[Stored records]
= = = = = = =

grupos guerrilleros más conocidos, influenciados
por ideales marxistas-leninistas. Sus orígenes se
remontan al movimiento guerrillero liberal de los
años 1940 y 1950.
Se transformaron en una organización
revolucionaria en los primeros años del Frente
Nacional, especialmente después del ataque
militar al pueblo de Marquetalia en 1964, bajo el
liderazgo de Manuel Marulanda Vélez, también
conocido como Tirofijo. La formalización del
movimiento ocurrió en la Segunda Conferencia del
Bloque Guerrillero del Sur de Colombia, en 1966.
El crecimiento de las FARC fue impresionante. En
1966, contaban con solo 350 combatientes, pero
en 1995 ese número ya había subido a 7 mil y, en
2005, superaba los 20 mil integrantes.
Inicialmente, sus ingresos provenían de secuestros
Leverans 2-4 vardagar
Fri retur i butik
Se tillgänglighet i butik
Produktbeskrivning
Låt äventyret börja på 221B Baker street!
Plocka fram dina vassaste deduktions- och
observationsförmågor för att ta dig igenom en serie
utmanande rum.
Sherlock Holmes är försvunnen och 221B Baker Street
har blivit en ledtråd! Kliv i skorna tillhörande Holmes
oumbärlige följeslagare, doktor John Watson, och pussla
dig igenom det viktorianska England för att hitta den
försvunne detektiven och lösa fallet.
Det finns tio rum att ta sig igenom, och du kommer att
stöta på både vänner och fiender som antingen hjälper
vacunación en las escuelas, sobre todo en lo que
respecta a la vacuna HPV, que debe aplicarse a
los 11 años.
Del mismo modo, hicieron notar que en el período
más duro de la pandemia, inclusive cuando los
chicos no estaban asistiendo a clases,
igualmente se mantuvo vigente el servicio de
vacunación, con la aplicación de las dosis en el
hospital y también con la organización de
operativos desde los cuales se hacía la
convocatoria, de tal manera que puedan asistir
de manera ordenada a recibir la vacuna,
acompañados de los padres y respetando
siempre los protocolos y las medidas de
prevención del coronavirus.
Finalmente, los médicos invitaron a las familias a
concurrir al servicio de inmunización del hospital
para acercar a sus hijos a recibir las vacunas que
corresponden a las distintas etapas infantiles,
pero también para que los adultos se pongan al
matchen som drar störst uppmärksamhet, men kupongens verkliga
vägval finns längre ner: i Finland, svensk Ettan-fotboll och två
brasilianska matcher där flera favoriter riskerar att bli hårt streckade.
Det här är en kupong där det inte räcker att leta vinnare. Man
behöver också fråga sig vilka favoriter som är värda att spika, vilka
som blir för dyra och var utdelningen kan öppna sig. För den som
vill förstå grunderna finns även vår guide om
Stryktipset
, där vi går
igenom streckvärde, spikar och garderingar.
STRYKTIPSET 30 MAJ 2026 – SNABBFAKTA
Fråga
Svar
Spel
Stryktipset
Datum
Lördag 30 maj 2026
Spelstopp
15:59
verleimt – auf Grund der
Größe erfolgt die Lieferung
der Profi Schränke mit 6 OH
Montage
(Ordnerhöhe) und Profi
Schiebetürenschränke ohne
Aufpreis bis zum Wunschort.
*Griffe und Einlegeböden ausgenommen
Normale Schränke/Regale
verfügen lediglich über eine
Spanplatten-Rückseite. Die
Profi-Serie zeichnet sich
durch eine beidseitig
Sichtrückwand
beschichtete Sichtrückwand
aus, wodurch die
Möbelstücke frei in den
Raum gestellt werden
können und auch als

= = = = = = =

## The task
Search the entries for the word "favoriter" and gather every line where it appears.

## Task result
brasilianska matcher där flera favoriter riskerar att bli hårt streckade.
behöver också fråga sig vilka favoriter som är värda att spika, vilka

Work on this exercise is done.